━━━ DOCUMENT TEXT ━━━
There’s a knock on the door at 3:00 a.m., barely loud enough to register. I turn back in bed and begin to drift, but a subtle rap-rap-rap follows. Cody gets up from the other queen bed and walks across the room to check the motel room peep hole. He cocks his head and turns to me, confused.
“There’s a guy out there in his underwear…?” Cody says, his voice rising with the last word, as if caught halfway between a statement and a question. I get up from bed to offer a second opinion. Looking through the peephole, I confirm that we do have a visitor; he is wearing nothing but a pair of tighty-whiteys; and he apparently cannot help us understand why.
The knocking continues unabated, persistence that only a handle of whiskey might muster, while Cody and I attempt to negotiate in vain. We’re in Trout Town for two nights, staying at our usual motel of choice, and we had not planned on having a third party along for the weekend mission. Behind the underwear man, a few feral cats scurry around a fish-cleaning station and a crusty hot tub. A Denny’s sign in the background gives the man a holy aura, but savior or not, we decide to keep the door shut and locked.
━━━ MATERIAL SUPPLIED ━━━
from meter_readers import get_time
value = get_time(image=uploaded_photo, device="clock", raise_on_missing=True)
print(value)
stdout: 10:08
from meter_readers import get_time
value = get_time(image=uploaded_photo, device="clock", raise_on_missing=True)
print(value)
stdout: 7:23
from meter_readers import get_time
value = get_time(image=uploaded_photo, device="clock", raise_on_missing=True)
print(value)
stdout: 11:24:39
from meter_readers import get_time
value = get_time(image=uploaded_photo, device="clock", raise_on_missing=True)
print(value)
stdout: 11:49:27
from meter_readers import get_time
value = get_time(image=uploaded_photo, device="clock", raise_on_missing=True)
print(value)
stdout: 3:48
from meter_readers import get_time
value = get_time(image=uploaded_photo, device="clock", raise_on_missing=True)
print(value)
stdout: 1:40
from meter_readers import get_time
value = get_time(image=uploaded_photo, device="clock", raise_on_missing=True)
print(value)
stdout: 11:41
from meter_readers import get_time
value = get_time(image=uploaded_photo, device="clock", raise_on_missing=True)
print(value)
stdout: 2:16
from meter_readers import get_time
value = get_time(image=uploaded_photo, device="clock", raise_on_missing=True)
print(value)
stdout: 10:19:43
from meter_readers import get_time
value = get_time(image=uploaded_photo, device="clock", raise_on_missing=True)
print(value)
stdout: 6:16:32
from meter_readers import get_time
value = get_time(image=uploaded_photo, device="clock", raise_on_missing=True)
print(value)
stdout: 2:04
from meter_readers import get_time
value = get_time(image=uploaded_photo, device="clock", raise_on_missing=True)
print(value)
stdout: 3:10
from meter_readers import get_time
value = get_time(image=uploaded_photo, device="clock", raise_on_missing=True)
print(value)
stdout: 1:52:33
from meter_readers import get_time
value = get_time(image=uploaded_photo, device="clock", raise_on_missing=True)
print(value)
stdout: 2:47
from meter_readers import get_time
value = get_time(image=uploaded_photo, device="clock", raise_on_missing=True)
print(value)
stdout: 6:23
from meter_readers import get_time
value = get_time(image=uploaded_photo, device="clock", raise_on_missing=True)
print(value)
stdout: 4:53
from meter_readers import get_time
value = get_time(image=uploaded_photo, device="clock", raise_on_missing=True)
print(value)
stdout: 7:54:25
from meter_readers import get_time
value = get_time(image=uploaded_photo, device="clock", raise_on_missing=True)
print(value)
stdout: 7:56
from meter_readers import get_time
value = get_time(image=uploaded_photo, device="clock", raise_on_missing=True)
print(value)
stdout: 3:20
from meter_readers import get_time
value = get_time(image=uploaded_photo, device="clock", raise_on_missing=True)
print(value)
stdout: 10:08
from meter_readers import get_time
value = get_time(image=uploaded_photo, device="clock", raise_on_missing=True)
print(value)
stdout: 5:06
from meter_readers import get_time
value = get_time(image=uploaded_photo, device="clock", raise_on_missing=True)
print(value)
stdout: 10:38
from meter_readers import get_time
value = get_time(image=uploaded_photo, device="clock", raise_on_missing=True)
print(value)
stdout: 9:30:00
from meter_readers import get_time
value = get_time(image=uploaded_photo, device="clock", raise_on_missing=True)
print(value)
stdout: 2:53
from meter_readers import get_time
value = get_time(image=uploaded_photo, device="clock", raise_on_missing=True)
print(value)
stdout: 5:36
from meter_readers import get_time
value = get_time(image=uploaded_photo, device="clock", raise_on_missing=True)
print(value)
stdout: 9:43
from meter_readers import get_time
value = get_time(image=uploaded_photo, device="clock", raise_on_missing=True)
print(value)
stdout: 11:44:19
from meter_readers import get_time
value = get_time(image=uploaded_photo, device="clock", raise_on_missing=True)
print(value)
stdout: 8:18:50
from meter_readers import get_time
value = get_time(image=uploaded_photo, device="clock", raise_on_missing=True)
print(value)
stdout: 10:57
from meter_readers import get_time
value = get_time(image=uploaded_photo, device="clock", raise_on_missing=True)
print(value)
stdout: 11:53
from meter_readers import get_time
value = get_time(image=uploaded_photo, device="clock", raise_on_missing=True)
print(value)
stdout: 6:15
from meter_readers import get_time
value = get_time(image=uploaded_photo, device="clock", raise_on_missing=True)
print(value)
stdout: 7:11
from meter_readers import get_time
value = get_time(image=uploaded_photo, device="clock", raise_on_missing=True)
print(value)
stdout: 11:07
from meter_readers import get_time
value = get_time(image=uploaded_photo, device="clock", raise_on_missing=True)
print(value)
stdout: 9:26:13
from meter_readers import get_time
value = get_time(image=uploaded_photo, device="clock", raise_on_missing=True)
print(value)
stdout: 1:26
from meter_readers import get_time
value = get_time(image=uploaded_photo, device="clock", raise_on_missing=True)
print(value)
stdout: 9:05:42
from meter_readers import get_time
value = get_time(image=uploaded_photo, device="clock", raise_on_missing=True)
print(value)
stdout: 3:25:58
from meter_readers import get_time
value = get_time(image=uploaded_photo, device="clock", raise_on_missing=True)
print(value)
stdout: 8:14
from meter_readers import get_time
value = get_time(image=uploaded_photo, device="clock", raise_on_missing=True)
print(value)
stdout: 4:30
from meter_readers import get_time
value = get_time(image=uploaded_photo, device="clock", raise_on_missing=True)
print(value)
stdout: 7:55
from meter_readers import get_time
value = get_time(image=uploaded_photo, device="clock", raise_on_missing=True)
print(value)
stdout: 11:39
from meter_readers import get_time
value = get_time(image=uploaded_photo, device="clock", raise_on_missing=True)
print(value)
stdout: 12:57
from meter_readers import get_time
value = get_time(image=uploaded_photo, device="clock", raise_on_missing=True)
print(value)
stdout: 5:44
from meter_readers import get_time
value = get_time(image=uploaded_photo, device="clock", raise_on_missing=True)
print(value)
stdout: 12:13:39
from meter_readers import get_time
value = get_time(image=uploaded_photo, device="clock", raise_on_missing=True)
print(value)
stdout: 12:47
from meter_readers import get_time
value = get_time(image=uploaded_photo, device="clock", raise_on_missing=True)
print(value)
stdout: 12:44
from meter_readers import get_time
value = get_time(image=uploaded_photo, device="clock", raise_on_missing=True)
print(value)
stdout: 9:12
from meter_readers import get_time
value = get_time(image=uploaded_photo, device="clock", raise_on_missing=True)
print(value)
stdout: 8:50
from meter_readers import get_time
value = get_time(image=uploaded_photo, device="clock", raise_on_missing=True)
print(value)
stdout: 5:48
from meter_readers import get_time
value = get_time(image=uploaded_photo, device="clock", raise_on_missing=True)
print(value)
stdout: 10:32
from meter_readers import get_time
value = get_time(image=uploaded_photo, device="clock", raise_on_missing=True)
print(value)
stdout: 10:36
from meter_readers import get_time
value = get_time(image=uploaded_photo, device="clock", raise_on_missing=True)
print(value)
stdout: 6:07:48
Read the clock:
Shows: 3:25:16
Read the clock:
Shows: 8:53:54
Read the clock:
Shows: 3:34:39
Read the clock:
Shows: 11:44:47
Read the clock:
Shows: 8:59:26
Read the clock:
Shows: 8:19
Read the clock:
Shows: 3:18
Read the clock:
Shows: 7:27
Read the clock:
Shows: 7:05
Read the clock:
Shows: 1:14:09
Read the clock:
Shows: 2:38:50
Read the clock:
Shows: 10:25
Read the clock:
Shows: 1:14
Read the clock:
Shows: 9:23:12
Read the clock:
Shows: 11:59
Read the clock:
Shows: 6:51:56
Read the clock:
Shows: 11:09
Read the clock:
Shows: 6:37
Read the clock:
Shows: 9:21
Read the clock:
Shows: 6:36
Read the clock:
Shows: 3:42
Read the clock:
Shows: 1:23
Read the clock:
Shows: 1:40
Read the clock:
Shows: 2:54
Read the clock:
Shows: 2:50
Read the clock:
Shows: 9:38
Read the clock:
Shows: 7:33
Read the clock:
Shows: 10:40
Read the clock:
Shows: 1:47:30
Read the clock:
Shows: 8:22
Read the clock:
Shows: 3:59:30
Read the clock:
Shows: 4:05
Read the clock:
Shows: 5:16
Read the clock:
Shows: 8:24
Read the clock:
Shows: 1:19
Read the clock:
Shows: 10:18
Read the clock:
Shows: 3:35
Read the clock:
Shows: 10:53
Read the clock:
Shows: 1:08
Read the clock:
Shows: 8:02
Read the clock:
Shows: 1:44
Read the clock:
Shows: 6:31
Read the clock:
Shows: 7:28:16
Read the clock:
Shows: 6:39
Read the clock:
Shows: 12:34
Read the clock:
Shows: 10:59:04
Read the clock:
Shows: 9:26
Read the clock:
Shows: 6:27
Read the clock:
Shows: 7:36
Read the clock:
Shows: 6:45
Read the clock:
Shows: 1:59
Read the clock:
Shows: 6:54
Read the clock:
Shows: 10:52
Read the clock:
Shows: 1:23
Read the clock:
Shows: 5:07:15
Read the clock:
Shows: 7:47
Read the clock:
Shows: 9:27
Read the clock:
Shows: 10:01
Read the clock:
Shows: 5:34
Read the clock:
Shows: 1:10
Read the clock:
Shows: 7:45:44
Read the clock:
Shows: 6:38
━━━
JOB 1 =>
Summarize the motel passage in two sentences.
JOB 2 =>
According to the motel passage, what sign appears in the background behind the man at the door?
JOB 3 =>
Repeat everything in the motel passage from "The knocking continues" down to "shut and locked.".

CORRECT ANSWER 1 =>
At 3:00 a.m., soft but persistent knocking wakes the narrator and Cody in their motel room, and through the peephole they see a man wearing nothing but underwear. While the knocking continues and their attempts to negotiate fail, the two, who are in Trout Town for two nights, decide to keep the door shut and locked.

CORRECT ANSWER 2 =>
A Denny's sign.

CORRECT ANSWER 3 =>
The knocking continues unabated, persistence that only a handle of whiskey might muster, while Cody and I attempt to negotiate in vain. We’re in Trout Town for two nights, staying at our usual motel of choice, and we had not planned on having a third party along for the weekend mission. Behind the underwear man, a few feral cats scurry around a fish-cleaning station and a crusty hot tub. A Denny’s sign in the background gives the man a holy aura, but savior or not, we decide to keep the door shut and locked.